Molar mass is the mass of one mole of a substance, typically expressed in grams per mole (g/mol). It is a physical property that is used for many calculations in chemistry, such as when converting between mass and moles of a substance.

To determine the molar mass, one needs to sum the atomic masses of all the atoms in the compound. Each element's atomic mass is found on the periodic table, and for a molecule, the total molar mass is the sum of the molar masses of each individual element multiplied by the number of atoms of that element in the molecule. For hydrates, water molecules associated with the compound must also be included in the calculation.

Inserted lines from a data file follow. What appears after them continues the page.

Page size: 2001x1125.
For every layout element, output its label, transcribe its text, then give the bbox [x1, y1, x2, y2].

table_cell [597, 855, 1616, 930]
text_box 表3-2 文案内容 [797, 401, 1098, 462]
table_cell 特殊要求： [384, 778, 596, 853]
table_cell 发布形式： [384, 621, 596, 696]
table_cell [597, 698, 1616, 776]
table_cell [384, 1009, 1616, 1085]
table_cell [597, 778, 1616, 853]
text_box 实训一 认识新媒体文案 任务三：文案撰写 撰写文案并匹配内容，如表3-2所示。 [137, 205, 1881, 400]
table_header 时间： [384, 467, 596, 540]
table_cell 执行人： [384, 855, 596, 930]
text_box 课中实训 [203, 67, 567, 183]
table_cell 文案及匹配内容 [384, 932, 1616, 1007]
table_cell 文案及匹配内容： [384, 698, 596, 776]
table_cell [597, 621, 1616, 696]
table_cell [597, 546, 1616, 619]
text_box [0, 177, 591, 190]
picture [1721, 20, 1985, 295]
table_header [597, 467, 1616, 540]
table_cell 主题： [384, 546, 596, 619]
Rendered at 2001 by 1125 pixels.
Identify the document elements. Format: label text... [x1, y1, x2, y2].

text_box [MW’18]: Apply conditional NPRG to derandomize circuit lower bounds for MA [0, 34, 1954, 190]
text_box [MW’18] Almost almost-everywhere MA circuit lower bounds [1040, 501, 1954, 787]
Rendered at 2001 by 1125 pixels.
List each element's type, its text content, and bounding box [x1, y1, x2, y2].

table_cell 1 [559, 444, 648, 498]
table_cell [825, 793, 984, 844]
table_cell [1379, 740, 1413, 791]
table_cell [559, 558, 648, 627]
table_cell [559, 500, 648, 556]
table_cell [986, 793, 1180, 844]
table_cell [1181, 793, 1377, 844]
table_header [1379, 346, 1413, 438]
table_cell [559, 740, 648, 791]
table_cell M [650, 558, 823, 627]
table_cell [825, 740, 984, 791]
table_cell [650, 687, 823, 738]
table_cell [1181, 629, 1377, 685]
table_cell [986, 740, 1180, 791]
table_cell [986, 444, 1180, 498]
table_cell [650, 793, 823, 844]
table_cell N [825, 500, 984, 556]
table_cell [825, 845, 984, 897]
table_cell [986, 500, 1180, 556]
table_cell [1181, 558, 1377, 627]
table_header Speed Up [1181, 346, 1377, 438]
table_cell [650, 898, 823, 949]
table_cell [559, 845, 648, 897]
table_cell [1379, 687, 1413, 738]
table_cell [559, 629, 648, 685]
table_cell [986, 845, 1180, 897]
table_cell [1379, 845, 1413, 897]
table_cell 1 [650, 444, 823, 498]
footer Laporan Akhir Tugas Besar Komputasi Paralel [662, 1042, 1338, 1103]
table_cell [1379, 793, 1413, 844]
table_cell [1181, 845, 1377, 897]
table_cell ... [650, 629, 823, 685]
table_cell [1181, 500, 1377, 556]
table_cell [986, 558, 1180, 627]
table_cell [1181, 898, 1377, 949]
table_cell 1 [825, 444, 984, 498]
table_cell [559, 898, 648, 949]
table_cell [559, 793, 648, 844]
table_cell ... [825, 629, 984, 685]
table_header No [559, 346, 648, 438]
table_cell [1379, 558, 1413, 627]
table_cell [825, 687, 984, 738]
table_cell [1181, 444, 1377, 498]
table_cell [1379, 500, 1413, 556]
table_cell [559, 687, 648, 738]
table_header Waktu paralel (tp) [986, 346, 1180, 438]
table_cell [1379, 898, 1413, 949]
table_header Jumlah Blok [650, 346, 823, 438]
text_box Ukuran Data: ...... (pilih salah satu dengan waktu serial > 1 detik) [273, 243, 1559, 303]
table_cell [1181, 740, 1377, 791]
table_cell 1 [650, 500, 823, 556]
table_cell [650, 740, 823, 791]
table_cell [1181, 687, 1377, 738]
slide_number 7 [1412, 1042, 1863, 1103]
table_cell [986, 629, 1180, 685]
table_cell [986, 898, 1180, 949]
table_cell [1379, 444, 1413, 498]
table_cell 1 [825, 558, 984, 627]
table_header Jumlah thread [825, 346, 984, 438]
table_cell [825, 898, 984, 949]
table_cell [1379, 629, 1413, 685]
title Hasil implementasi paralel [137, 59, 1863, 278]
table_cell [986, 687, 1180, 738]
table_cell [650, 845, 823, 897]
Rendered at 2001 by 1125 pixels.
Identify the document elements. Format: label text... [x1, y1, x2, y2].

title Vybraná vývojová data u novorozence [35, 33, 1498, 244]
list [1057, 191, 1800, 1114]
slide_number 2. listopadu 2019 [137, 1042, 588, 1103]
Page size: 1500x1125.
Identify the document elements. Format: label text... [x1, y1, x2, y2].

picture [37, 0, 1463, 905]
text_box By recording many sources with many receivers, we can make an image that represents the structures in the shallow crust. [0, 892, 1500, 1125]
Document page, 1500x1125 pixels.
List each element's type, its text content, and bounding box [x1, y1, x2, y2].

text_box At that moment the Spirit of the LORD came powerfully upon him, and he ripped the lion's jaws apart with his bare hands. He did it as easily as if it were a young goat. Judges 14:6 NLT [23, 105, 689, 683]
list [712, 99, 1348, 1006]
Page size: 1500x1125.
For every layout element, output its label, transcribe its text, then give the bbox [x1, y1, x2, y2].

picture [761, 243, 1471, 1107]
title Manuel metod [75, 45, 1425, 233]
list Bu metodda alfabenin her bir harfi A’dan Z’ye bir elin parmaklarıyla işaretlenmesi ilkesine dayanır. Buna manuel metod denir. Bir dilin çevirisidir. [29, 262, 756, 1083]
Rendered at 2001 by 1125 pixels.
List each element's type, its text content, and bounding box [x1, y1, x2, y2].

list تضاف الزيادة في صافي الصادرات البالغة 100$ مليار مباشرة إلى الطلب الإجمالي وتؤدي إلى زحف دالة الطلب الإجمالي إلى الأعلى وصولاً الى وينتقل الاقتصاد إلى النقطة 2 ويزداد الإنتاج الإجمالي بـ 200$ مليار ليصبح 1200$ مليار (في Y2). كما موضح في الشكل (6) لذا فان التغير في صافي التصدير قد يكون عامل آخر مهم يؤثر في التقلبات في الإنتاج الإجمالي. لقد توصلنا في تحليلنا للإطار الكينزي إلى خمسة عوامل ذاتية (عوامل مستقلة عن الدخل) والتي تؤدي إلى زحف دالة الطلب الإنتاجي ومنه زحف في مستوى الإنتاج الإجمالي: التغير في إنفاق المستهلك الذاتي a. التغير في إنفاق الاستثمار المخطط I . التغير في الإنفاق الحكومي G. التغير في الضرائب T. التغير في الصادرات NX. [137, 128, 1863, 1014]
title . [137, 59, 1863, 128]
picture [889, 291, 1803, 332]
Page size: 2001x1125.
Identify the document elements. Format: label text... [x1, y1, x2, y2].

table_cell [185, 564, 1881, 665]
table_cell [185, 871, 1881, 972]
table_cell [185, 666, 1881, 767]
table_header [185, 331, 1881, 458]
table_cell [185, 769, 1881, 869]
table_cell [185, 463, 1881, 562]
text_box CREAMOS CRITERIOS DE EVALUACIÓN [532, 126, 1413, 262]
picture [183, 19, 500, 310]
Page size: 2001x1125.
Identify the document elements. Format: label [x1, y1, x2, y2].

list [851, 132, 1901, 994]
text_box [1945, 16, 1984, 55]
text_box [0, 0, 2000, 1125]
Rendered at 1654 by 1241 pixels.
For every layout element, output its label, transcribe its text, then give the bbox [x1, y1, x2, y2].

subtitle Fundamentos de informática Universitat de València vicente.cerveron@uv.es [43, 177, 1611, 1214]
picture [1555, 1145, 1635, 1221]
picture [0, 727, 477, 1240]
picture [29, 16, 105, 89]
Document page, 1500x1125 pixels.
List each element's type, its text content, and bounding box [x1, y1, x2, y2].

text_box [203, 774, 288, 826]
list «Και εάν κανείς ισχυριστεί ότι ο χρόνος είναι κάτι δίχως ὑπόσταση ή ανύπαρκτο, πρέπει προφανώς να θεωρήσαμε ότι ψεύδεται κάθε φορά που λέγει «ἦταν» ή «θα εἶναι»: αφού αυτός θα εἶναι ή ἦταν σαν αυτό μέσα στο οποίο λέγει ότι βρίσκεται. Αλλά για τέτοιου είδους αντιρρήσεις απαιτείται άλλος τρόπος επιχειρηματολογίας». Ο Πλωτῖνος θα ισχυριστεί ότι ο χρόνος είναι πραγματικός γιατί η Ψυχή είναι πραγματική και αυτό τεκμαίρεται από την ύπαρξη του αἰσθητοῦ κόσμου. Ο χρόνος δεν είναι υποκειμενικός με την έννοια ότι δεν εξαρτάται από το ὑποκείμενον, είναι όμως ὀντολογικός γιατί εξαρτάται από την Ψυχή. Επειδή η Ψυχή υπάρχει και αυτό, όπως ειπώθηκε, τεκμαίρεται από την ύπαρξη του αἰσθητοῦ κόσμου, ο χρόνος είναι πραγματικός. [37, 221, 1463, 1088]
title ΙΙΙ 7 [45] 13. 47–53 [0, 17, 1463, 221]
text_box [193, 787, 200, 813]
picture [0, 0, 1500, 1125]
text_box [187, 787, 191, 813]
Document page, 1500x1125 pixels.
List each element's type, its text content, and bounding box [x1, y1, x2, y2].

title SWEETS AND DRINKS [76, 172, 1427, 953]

For example, in the exercise, the molar mass of \( NiCl_2 \bullet 6H_2O \) was calculated by adding the molar masses of nickel (Ni), chlorine (Cl), hydrogen (H), and oxygen (O) corresponding to their molecular formula. The calculation included the atoms from the six water molecules (\( 6H_2O \)) that are part of the crystal structure. Determining the correct molar mass is vital as it directly impacts the preparation of solutions with accurate molarity.